Ok…this is where I typically lose people. I don’t think I can screw up a lamb roast. I don’t think I can really screw up any roast because it is so easy (to me…a cult of one in my social circles.) Most people don’t have that confidence, and it makes me sad. I want everyone to know how to not screw up a roast…that they can’t identify…quite possibly from 2009…for a Saturday night meal. I’m going to teach a roast class. And a braising class. And I need to teach everyone that will listen how to cook different parts of an animal in different ways based on what the animal does with that part of its body (which makes me think I need to work out more, because there is not one part of my body at this point that is exercised enough to require braising. Although I would be considered Prime by the USDA because of all of my marbling, but I digress….)

With a roast it is all about breaking down connective tissue to make it “fork tender”, meaning it falls away from the bone. It just needs to cook for a while to get tender. If is tough when you check it, cook it longer. So I braised the lamb.
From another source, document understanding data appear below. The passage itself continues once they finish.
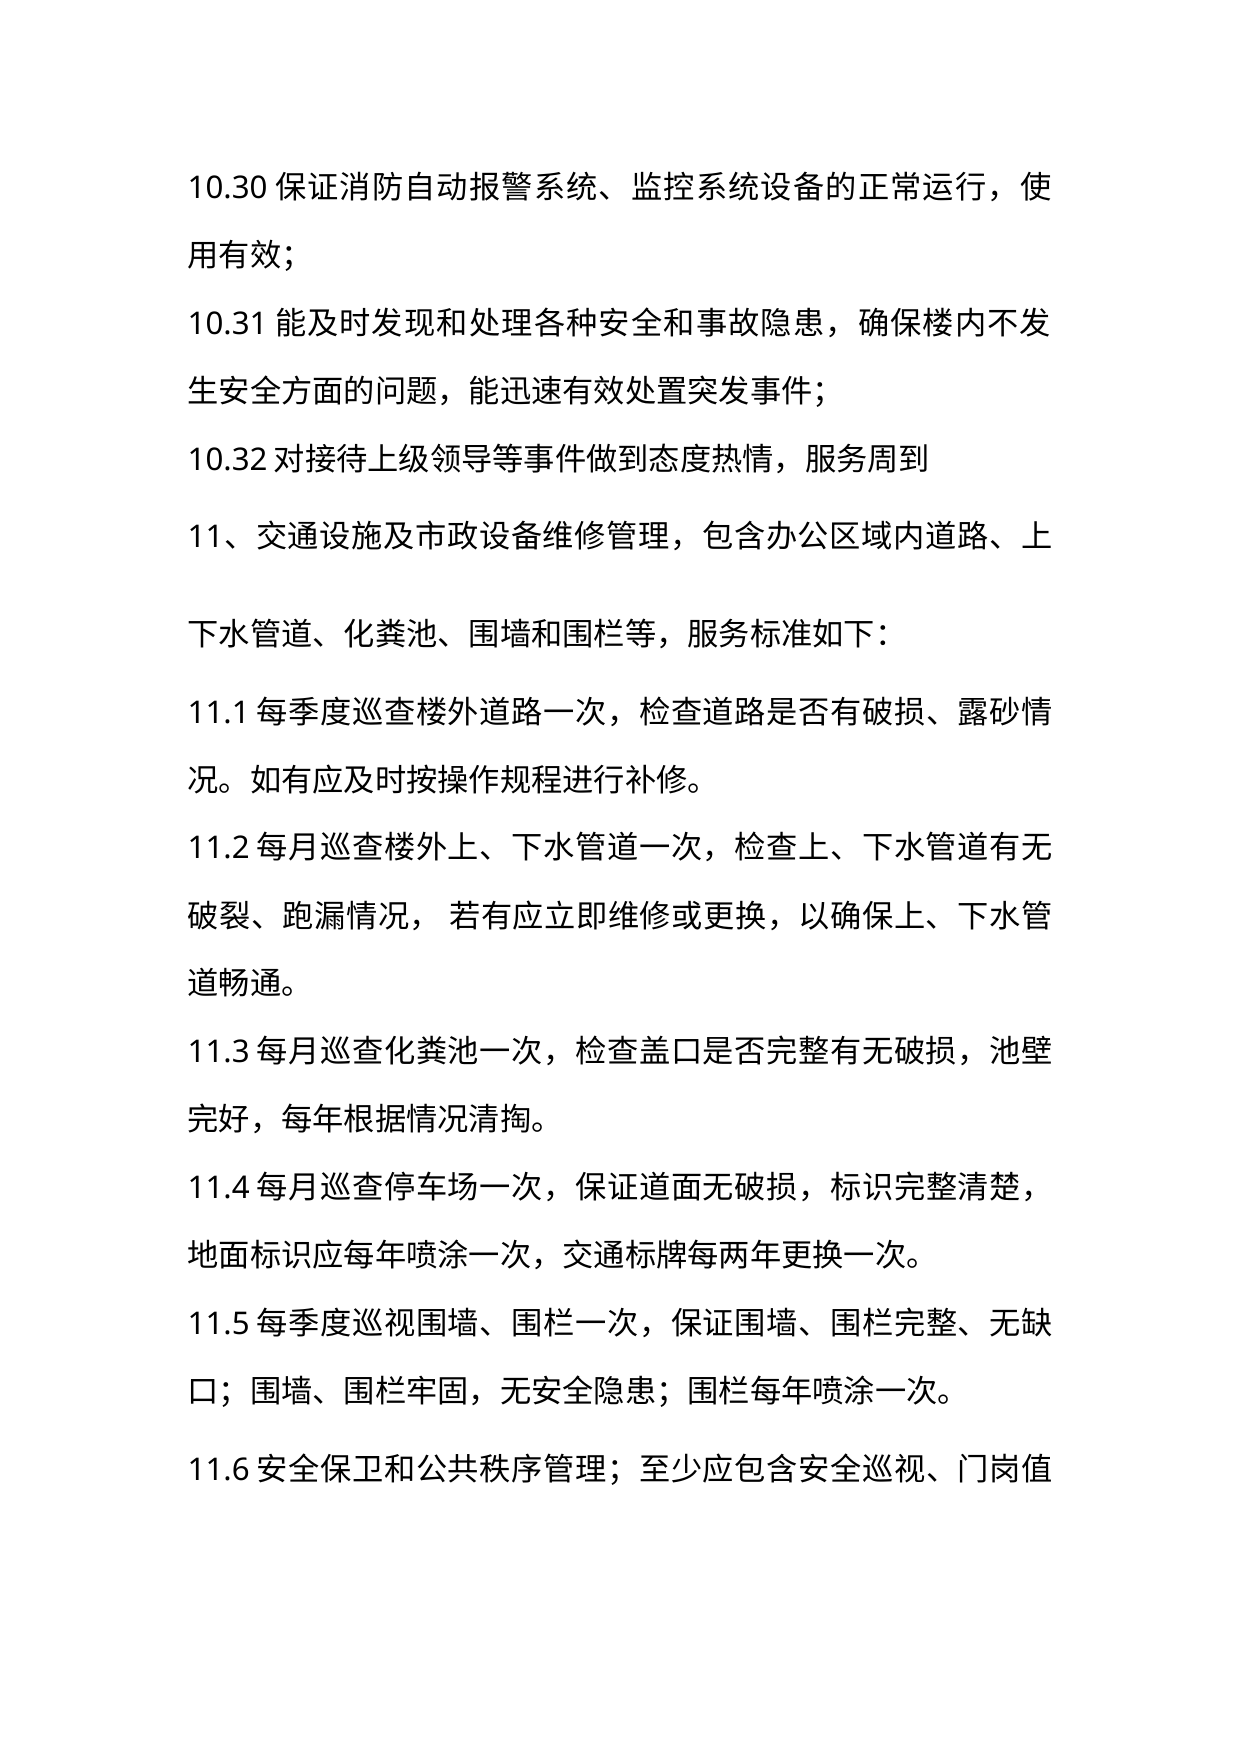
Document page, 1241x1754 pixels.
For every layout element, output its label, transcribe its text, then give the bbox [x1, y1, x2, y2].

text 11.2每月巡查楼外上、下水管道一次，检查上、下水管道有无破裂、跑漏情况， 若有应立即维修或更换，以确保上、下水管道畅通。 [187, 823, 1053, 1004]
text 11.1每季度巡查楼外道路一次，检查道路是否有破损、露砂情况。如有应及时按操作规程进行补修。 [187, 687, 1053, 800]
text 10.30保证消防自动报警系统、监控系统设备的正常运行，使用有效； [187, 162, 1053, 275]
text 11.3每月巡查化粪池一次，检查盖口是否完整有无破损，池壁完好，每年根据情况清掏。 [187, 1026, 1053, 1139]
text 11、交通设施及市政设备维修管理，包含办公区域内道路、上下水管道、化粪池、围墙和围栏等，服务标准如下： [187, 502, 1053, 664]
text 11.4每月巡查停车场一次，保证道面无破损，标识完整清楚，地面标识应每年喷涂一次，交通标牌每两年更换一次。 [187, 1162, 1053, 1275]
text 10.32对接待上级领导等事件做到态度热情，服务周到 [187, 434, 1053, 479]
text 11.5每季度巡视围墙、围栏一次，保证围墙、围栏完整、无缺口；围墙、围栏牢固，无安全隐患；围栏每年喷涂一次。 [187, 1298, 1053, 1411]
text 10.31能及时发现和处理各种安全和事故隐患，确保楼内不发生安全方面的问题，能迅速有效处置突发事件； [187, 298, 1053, 411]
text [187, 1434, 1053, 1499]
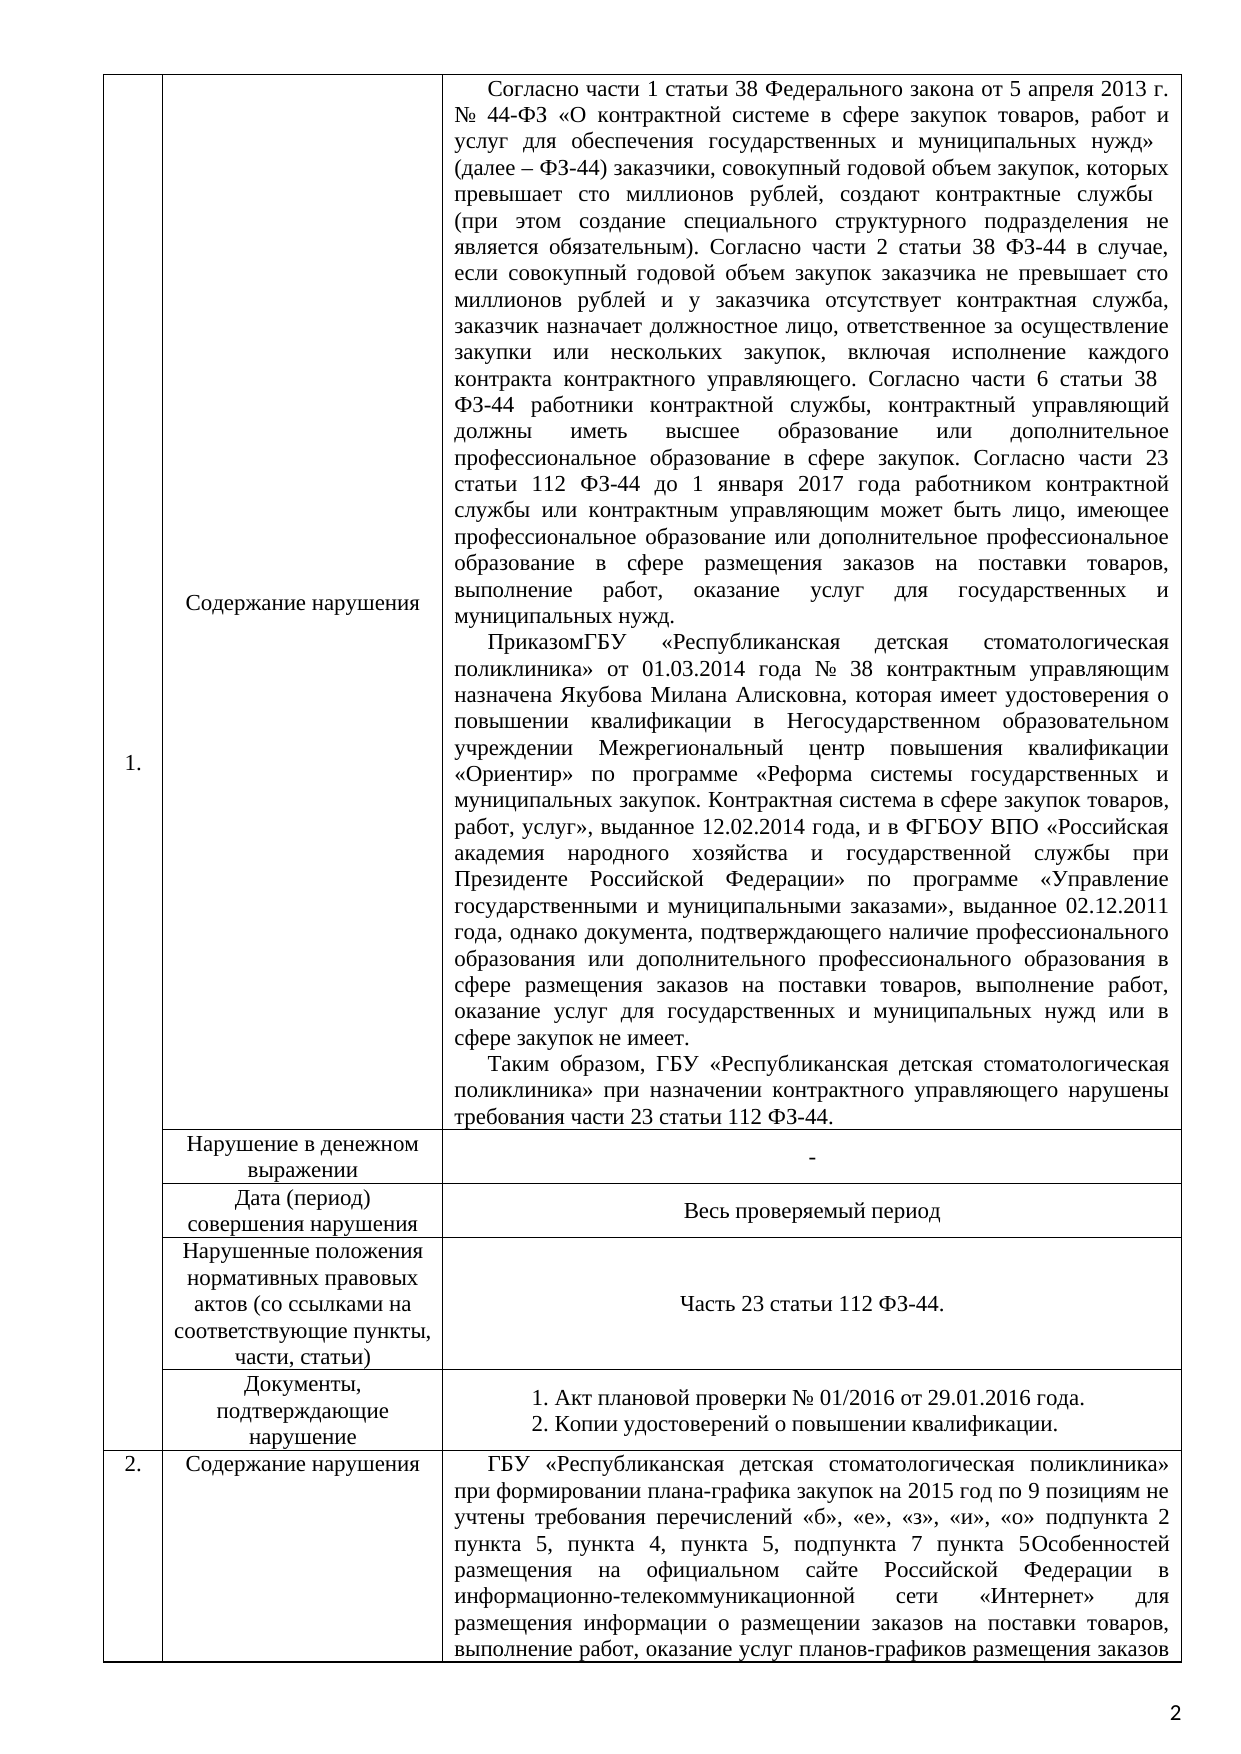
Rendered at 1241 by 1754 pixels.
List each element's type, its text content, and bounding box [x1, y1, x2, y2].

table_cell - [443, 1130, 1181, 1183]
table_header 1. [104, 75, 162, 1449]
table_cell Документы, подтверждающие нарушение [163, 1370, 442, 1449]
table_header Согласно части 1 статьи 38 Федерального закона от 5 апреля 2013 г. № 44-ФЗ «О контрактной системе в сфере закупок товаров, работ и услуг для обеспечения государственных и муниципальных нужд» (далее – ФЗ-44) заказчики, совокупный годовой объем закупок, которых превышает сто миллионов рублей, создают контрактные службы (при этом создание специального структурного подразделения не является обязательным). Согласно части 2 статьи 38 ФЗ-44 в случае, если совокупный годовой объем закупок заказчика не превышает сто миллионов рублей и у заказчика отсутствует контрактная служба, заказчик назначает должностное лицо, ответственное за осуществление закупки или нескольких закупок, включая исполнение каждого контракта контрактного управляющего. Согласно части 6 статьи 38 ФЗ-44 работники контрактной службы, контрактный управляющий должны иметь высшее образование или дополнительное профессиональное образование в сфере закупок. Согласно части 23 статьи 112 ФЗ-44 до 1 января 2017 года работником контрактной службы или контрактным управляющим может быть лицо, имеющее профессиональное образование или дополнительное профессиональное образование в сфере размещения заказов на поставки товаров, выполнение работ, оказание услуг для государственных и муниципальных нужд. ПриказомГБУ «Республиканская детская стоматологическая поликлиника» от 01.03.2014 года № 38 контрактным управляющим назначена Якубова Милана Алисковна, которая имеет удостоверения о повышении квалификации в Негосударственном образовательном учреждении Межрегиональный центр повышения квалификации «Ориентир» по программе «Реформа системы государственных и муниципальных закупок. Контрактная система в сфере закупок товаров, работ, услуг», выданное 12.02.2014 года, и в ФГБОУ ВПО «Российская академия народного хозяйства и государственной службы при Президенте Российской Федерации» по программе «Управление государственными и муниципальными заказами», выданное 02.12.2011 года, однако документа, подтверждающего наличие профессионального образования или дополнительного профессионального образования в сфере размещения заказов на поставки товаров, выполнение работ, оказание услуг для государственных и муниципальных нужд или в сфере закупок не имеет. Таким образом, ГБУ «Республиканская детская стоматологическая поликлиника» при назначении контрактного управляющего нарушены требования части 23 статьи 112 ФЗ-44. [443, 75, 1181, 1129]
table_cell Часть 23 статьи 112 ФЗ-44. [443, 1238, 1181, 1369]
table_header Содержание нарушения [163, 75, 442, 1129]
table_cell 2. [104, 1451, 162, 1661]
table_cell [163, 1451, 442, 1661]
table_cell 1. Акт плановой проверки № 01/2016 от 29.01.2016 года. 2. Копии удостоверений о повышении квалификации. [443, 1370, 1181, 1449]
table_cell Весь проверяемый период [443, 1184, 1181, 1237]
table_cell Нарушение в денежном выражении [163, 1130, 442, 1183]
table_cell Нарушенные положения нормативных правовых актов (со ссылками на соответствующие пункты, части, статьи) [163, 1238, 442, 1369]
table_cell Дата (период) совершения нарушения [163, 1184, 442, 1237]
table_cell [443, 1451, 1181, 1661]
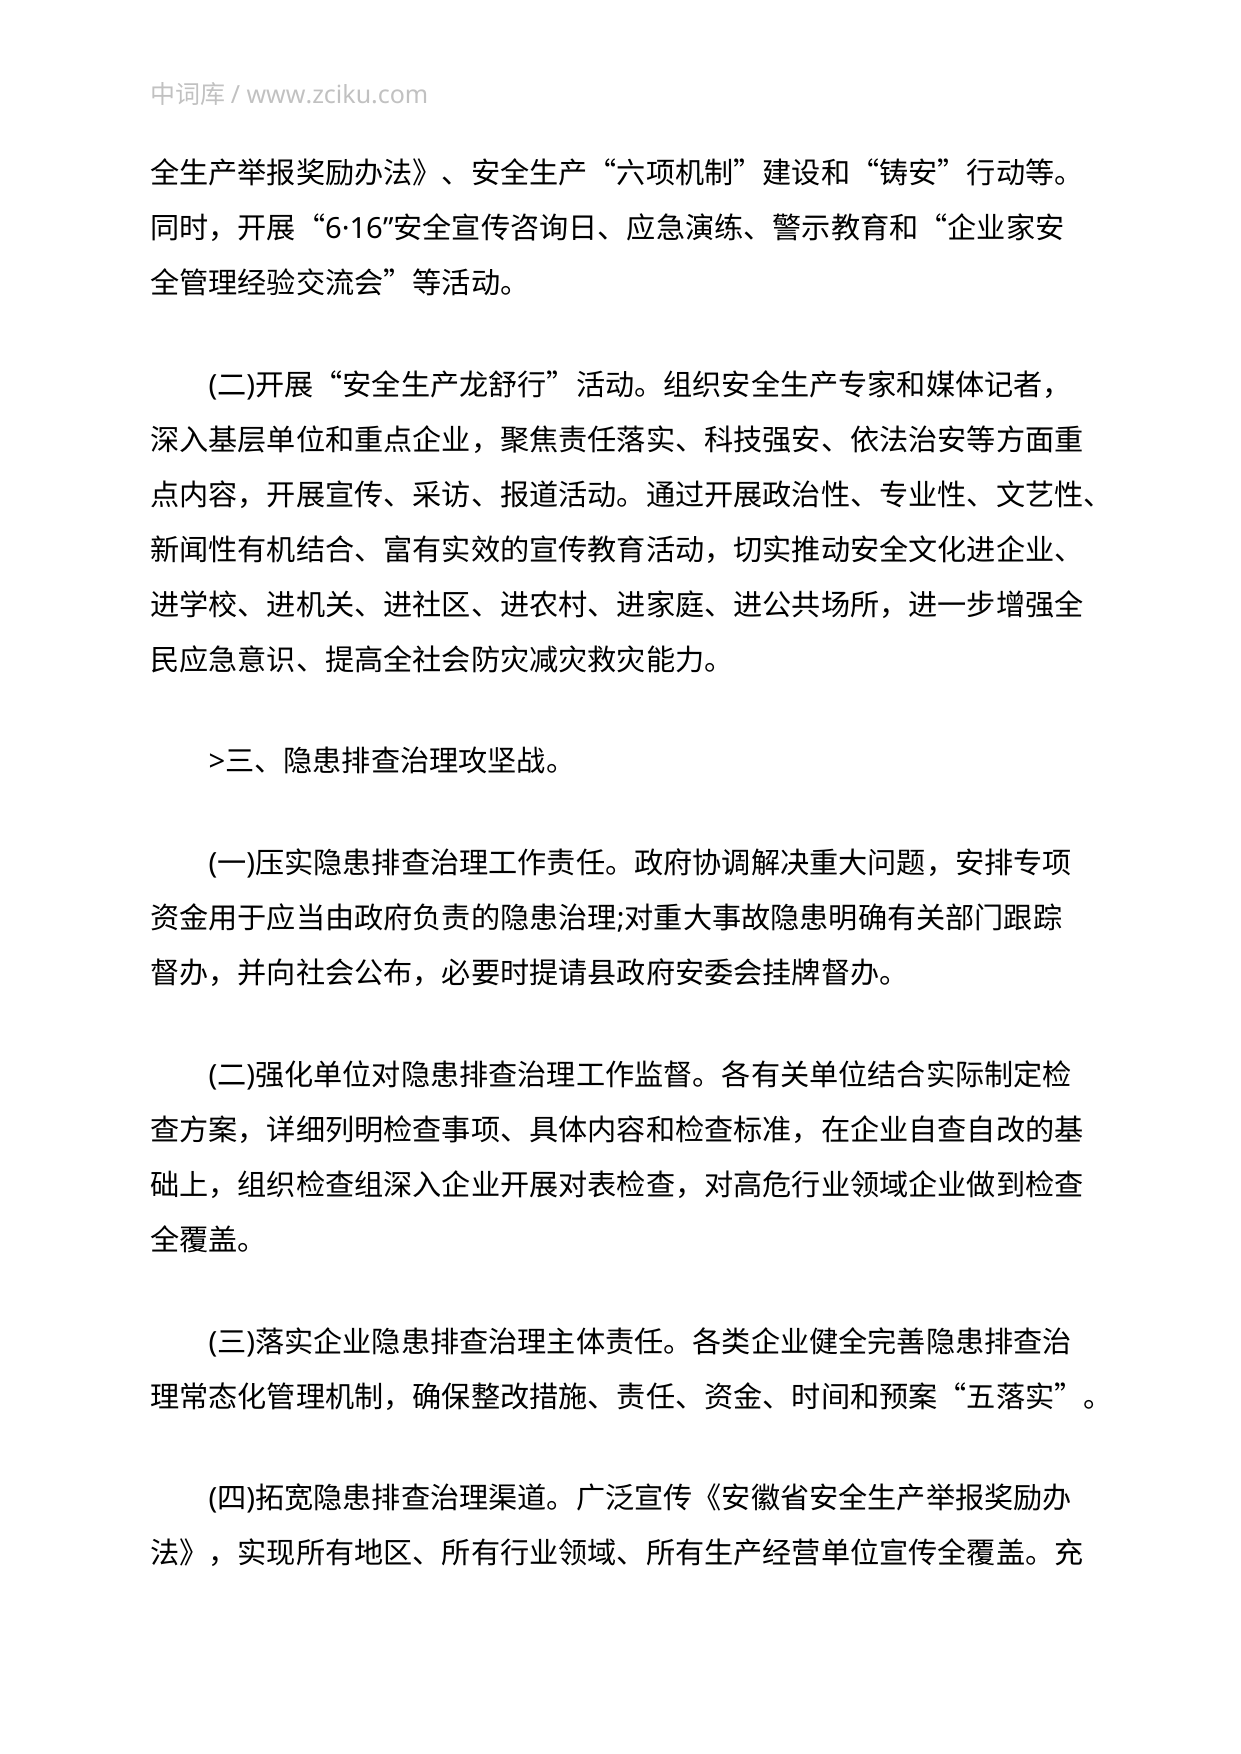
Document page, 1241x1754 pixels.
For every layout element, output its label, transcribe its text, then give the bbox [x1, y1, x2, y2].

text (二)强化单位对隐患排查治理工作监督。各有关单位结合实际制定检查方案，详细列明检查事项、具体内容和检查标准，在企业自查自改的基础上，组织检查组深入企业开展对表检查，对高危行业领域企业做到检查全覆盖。 [150, 1052, 1090, 1259]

I browned it in dutch oven, tossed in a few chopped onions, some garlic, a tired looking sprig of over-wintered rosemary from the garden, a box of chicken stock and the last glass of wine in a bottle from 3 nights ago and let it cook for about 4 hours buy atorvastatin online. At some point in the cooking process I remembered that I should have used some salt and pepper, so I added some. At 4 hours, I turned the oven off and started the process of bedtime with the girls. An hour and a half later we ate an incredibly rich flavored stew of sorts with some precooked brown rice and a few handfuls of baby kale from Costco. It was so good we decided it deserved opening a bottle of Pinot Noir. I looked like a hero, and all I could think about is that I needed to teach everyone I knew how to be this confident with meat. She said meat.